─── Source document ───

In this film, ghosts are depicted as transparent versions of how they looked before they died, often with either a blue glow or a grayness to them. They can pass through objects and living people, who can reach right through them, although, if they're really uptight, like Stuart, they can get stuck in things and vice versa. They secrete ectoplasm around their faces, which, according to Frank, can leave residue behind, which is why he makes Cyrus and Stuart ride in his car's trunk so they don't get it on his upholstery, and appear to have
sunken in eyes. According to Frank, these ghosts can only become "pure spirits" when they go to the other side; while they remain on Earth, they're a, "Rotting clot of bio-plasmic particles dripping ectoplasm everywhere," and it seems like the longer they stay on Earth, the more their form decays the way it would in reality, as evidenced by Judge. Ghosts seem to have a choice to either stay in their graves until they get the chance to go to the other side, which doesn't happen very often, or wander the land, although only special people like

Frank, whose perception was altered following the traumatic experience he went through with his wife, can see or hear them. They can also be summoned from the afterlife and brought to Earth by methods such as a Ouija board, which is how Patricia was able to conjure up Johnny Bartlett, and it appears that ghosts that are "killed" by another ghost end up going to the other side immediately. Like I said earlier, there are some things that are

not clear, such as how some ghosts can interact with, be seen by, or even attack people while others can't, as well as why only certain people become ghosts to begin with, as Debra Bannister seems to have gone straight to heaven after her death. Also, during the climax in the sanatorium, Frank has visions of what happened during Johnny Bartlett's massacre, though why he's having them are never explained.

───

> _Work instruction 1_
In the passage on the film's ghosts, why does Frank make Cyrus and Stuart ride in his car's trunk?
> _Work instruction 2_
Write a continuation of the passage on the film's ghosts, beginning after its final sentence.
The material that comes next is separate from the passage on the film's ghosts.

─── Dataset content ───

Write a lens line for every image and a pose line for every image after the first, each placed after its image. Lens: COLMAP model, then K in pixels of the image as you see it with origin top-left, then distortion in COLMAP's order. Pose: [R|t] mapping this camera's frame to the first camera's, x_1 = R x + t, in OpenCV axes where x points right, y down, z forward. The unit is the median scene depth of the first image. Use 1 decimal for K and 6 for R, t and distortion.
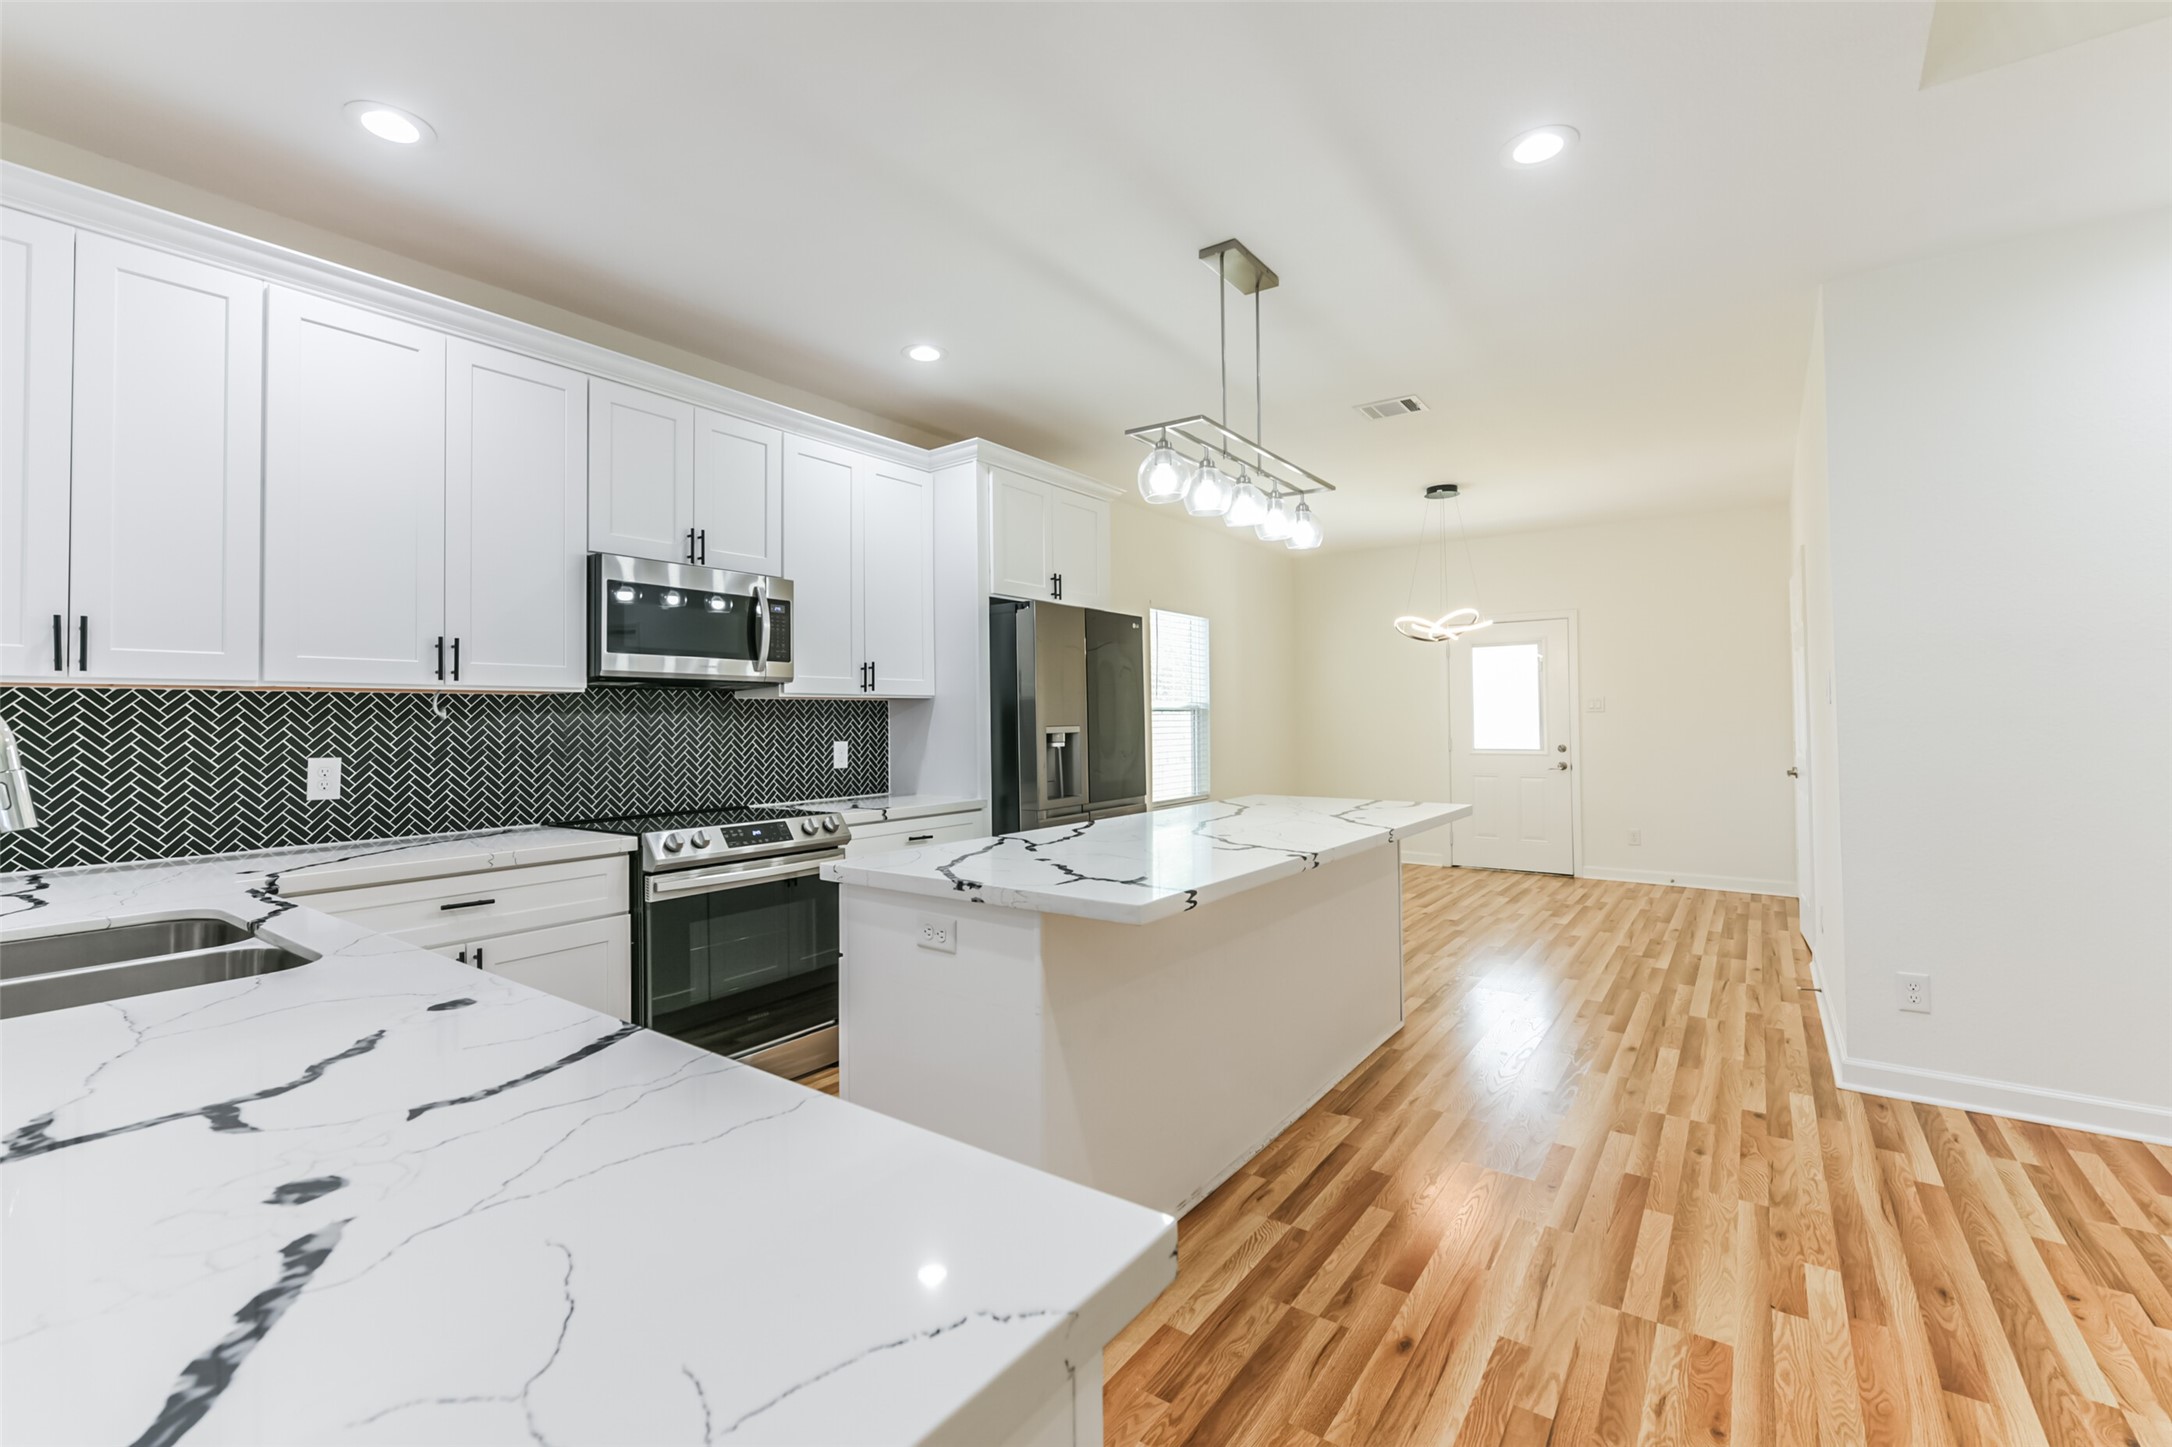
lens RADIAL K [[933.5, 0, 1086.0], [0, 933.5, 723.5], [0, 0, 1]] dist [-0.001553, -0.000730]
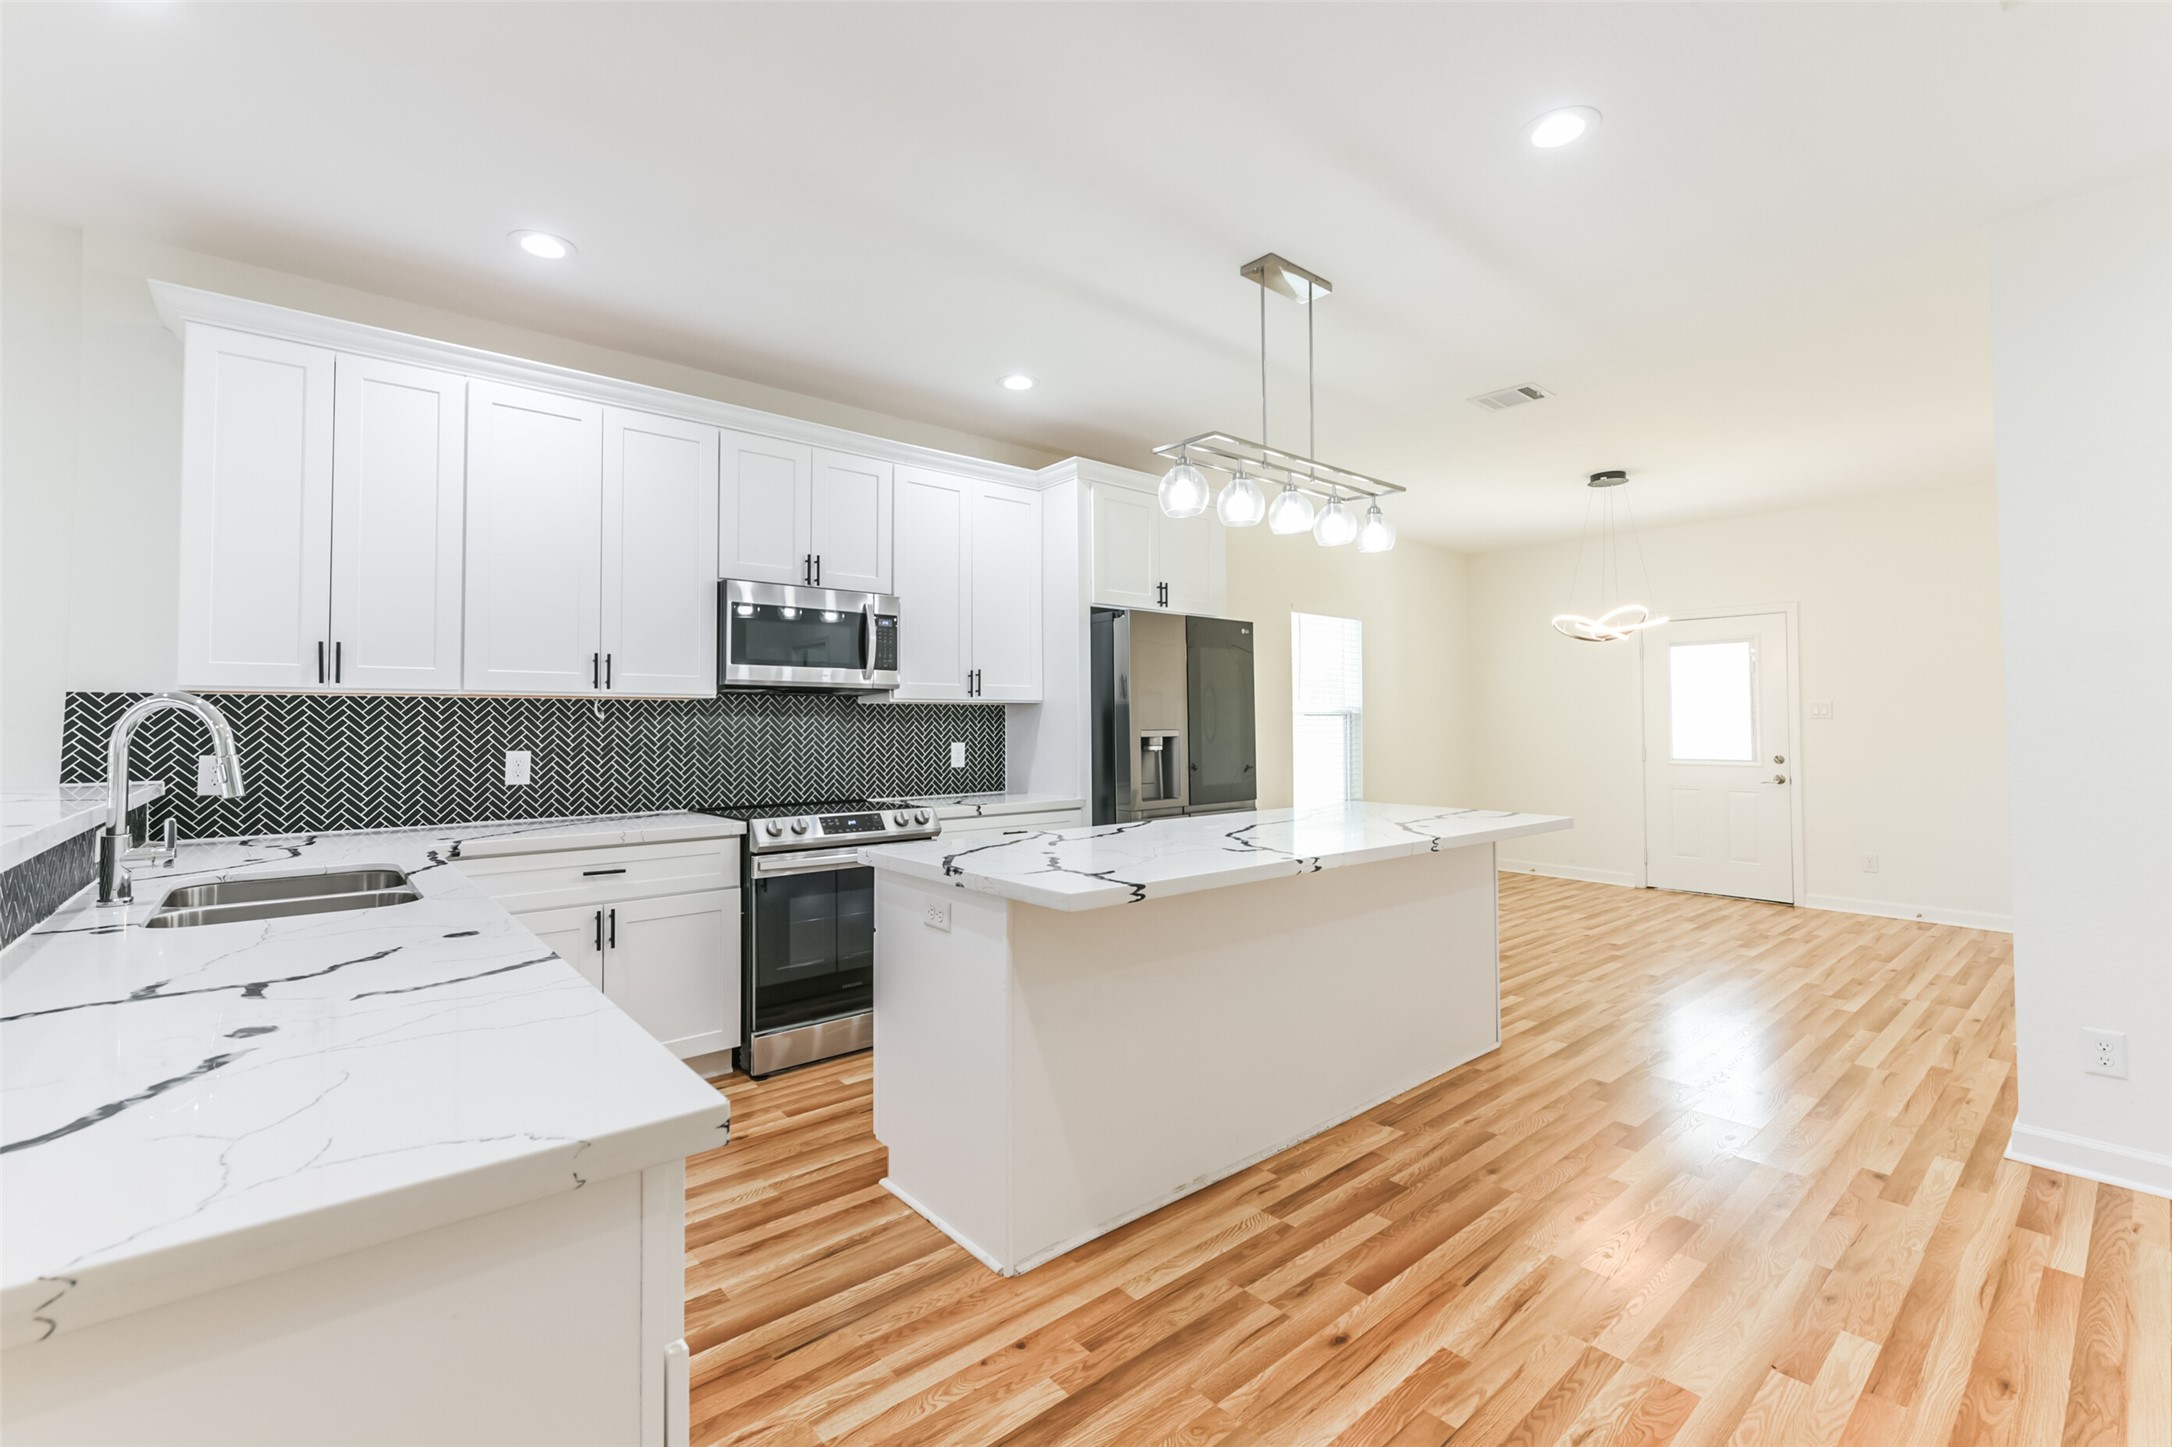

───

> _Reply 1_
He does so to keep their ectoplasm residue off his car's upholstery.

> _Reply 2_
The ghosts are the source of most of the movie's comedy, mainly due to their exaggerated personalities, with Cyrus being a big, tough guy, while Stuart, despite sharing Cyrus' frustrations about Frank, is a complete and total wimp who can't stand up for himself and allows Frank to walk all over him. When they return to the house with Frank after they drummed up paranormal activity at the Lynskey household, they complain about the raw deal they're getting from him, with Cyrus telling him, "I'm gonna find me some other black
ghosts and then, organize a march: the African-American Apparition Coalition, the AAAC. And lemme tell you somethin', Frank, there ain't nothin' worse than a bunch of pissed off brothers that's already dead!" Then, Stuart talks about getting rough with Frank as well, only to back off when Frank yells down at him from upstairs, which Cyrus chastises him for. He tells him, "You gotta just walk up to Frank, just look him in the eye, and say, 'Frank, GIMME WHAT I WANT OR I'M GONNA BUST YOUR ASS!'" Just to add to it,
Cyrus' head glows from the inside like a jack-o-lantern because he's standing where a light-bulb is hanging down. An especially bigger than life personality is that of Hiles, who's always yelling, gets right up in Frank's face, tells him he doesn't like him, and not only shoves him but is able to morph, creating a riot shield when Frank goes to punch him back and then develops boxing gloves to knock him to the ground. When talking about protecting the cemetery from lowlifes, he produces
a couple of machine guns and fires them randomly. He's also not at all afraid of the Reaper when he encounters him later on, telling him to sound off, "Like you got a pair!", and even fires on him, which ultimately proves futile, although he does provide Frank with a useful method of battling him in the process.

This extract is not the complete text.